Exercise objective
All entries shown below should be duplicated character for character.

Data section
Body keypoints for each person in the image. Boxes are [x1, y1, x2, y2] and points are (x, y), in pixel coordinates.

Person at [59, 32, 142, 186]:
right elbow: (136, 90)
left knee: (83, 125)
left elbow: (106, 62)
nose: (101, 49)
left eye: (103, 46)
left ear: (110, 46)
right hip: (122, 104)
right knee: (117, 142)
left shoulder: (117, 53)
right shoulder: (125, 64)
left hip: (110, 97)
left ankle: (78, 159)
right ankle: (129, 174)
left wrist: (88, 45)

Answer for this exercise
Body keypoints for each person in the image. Boxes are [x1, y1, x2, y2] and points are (x, y), in pixel coordinates.

Person at [59, 32, 142, 186]:
right elbow: (136, 90)
left knee: (83, 125)
left elbow: (106, 62)
nose: (101, 49)
left eye: (103, 46)
left ear: (110, 46)
right hip: (122, 104)
right knee: (117, 142)
left shoulder: (117, 53)
right shoulder: (125, 64)
left hip: (110, 97)
left ankle: (78, 159)
right ankle: (129, 174)
left wrist: (88, 45)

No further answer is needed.